In Gregor Panič’s debut title, Welkin Road, players progress through a series of 11 levels, each more complicated than the last. The only way to traverse these levels—all incredibly minimalist in their design—is through an increasingly complicated series of acrobatic manoeuvres which involve sprinting, wall-running, and death-defying leaps across bottomless chasms. In this game, the only true enemy is gravity.
The only “weapons” you have against it are two grappling lasers, fired from your wrists to tether onto floating orbs. The first two levels ease players into understanding how these work (red orbs are just tethers, green orbs make things move,) before introducing timed orbs that detach after a few seconds in the third level. After this point, the game starts ramping up its difficulty in terms of what it expects players to do.
At first, this is overwhelming. Expect to fall to your death in this game. A lot. Initially, I was frustrated at how much I was dying, until I realized that the game has generous checkpoints and practically instant respawns. Death isn’t a punishment, and it doesn’t slow down runs of a level. Dying is the game’s way of telling you: “you’re doing this wrong, try something different.” Utmost precision is expected to proceed through levels.
When this precision is nailed, Welkin Road becomes one of the most satisfying platformers in recent memory. Once players get used to the mechanics, and understand that the running, jumping, and grappling must be perfectly timed, it just sort of clicks. Every move has to be deliberate and planned multiple steps in advance, especially in the later levels (which you can tackle at any point.) Running in a straight line and hitting “jump,” then expecting the game to do the rest for you just won’t cut it. While this may be a shock to the system of people who are used to the conveniences of many modern games, it’s a breath of fresh air to people who like having total bodily autonomy in a video game, as opposed to having their hand held through levels.

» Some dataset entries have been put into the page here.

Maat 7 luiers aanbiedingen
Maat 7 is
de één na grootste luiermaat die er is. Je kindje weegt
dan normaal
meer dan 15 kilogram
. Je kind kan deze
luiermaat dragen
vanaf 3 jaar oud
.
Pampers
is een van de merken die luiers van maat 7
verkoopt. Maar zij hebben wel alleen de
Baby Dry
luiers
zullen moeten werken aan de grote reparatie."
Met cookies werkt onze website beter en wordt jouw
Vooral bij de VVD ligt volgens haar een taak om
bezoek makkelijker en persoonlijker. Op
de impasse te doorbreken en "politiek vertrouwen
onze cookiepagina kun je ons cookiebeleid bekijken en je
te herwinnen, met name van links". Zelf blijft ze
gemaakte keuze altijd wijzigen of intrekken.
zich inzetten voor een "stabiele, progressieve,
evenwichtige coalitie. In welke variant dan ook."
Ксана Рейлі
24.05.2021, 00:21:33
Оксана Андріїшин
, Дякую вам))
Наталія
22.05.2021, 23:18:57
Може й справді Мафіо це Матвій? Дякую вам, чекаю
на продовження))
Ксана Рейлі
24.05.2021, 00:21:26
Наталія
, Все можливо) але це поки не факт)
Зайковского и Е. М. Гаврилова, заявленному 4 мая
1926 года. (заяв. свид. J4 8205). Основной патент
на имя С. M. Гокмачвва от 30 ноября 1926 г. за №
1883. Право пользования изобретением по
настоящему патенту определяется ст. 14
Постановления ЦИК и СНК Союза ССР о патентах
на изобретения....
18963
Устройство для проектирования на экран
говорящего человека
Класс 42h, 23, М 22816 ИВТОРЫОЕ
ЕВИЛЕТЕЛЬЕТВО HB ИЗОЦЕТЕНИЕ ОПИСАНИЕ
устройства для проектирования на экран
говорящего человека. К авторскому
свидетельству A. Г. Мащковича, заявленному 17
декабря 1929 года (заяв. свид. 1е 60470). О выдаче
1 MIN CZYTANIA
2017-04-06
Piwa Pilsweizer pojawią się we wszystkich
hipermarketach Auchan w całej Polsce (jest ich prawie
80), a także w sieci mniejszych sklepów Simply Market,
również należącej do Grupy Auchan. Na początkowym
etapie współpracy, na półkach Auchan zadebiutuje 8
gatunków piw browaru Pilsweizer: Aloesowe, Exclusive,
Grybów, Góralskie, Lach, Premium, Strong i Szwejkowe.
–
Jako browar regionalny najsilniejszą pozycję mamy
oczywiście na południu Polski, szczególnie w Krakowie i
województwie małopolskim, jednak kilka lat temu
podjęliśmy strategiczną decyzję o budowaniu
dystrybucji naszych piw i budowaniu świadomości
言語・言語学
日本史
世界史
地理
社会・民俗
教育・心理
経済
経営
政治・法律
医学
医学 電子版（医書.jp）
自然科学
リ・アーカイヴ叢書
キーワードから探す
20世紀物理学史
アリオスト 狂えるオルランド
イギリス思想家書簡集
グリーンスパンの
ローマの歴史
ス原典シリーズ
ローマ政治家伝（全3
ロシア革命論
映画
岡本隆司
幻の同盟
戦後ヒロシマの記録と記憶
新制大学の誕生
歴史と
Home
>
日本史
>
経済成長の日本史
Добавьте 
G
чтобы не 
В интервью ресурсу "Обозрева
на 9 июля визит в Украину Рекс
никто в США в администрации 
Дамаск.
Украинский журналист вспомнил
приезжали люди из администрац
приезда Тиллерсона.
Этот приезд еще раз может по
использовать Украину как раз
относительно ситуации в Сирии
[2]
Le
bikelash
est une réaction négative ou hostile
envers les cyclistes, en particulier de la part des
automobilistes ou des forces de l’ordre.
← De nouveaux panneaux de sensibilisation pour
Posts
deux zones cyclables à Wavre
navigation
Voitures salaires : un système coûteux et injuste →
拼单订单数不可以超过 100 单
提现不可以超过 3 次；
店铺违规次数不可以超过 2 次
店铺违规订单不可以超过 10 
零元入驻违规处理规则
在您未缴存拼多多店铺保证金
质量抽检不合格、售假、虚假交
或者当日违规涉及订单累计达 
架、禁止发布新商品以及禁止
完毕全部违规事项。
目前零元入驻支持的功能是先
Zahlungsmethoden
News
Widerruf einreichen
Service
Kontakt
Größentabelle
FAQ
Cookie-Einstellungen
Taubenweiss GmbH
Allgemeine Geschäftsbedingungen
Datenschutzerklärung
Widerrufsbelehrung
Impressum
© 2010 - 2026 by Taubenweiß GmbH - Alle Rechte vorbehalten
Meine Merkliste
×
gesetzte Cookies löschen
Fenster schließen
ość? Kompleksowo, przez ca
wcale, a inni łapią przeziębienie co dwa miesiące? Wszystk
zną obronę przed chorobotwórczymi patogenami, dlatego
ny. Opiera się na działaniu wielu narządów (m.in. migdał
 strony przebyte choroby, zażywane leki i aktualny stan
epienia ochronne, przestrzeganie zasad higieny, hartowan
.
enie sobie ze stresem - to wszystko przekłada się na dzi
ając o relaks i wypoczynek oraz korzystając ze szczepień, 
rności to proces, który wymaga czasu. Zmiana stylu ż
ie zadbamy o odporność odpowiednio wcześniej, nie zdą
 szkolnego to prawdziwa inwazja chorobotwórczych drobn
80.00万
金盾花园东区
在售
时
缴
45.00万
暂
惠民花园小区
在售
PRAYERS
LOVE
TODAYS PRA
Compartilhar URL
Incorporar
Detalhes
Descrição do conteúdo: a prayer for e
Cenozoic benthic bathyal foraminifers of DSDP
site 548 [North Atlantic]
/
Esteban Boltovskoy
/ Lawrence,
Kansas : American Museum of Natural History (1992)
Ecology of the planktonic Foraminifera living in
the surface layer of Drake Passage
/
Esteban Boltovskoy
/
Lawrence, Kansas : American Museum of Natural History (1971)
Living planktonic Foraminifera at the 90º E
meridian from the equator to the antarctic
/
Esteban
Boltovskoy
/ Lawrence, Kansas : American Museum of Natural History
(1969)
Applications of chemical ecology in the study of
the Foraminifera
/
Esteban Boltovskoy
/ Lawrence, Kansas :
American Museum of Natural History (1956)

And the things you can do with that autonomy are nothing short of breathtaking at times. Running off a wall into thin air, turning while falling, then using a grapple beam to whip yourself around a corner is gratifying. Sailing hundreds of feet through the air with only your momentum to carry you forward is exhilarating. When this game works, it’s very rewarding.
However, the times in which things don’t come together break the flow and bring things grinding to a halt. The detection for the grapple beam hitting tethers can be finicky at times, leading to what feels, occasionally, like cheap deaths. Likewise, the physics are often inconsistent, and one swing from a grapple point that kills you one life will totally work the next, with no rhyme or reason as to why it sent you falling to your death the first time. Also frustrating is the poor contrast between the white floor textures with the bright white-and-blue skies, meaning that losing your footing because your eyes played a trick on you is a very real problem at times.
Kinks like these hold Welkin Road back from being a perfect game, but considering the title is still in Early Access, it’s forgivable considering that it’s not technically finished and has a one-man dev team. On top of that, all the good offered here is tied together by a unique aesthetic that helps the game carve out its own unique identity in a crowded market.
If you want parkour with a puzzling twist, and are willing to overlook some design hiccups, Welkin Road is a satisfying, challenging title with a lot to offer.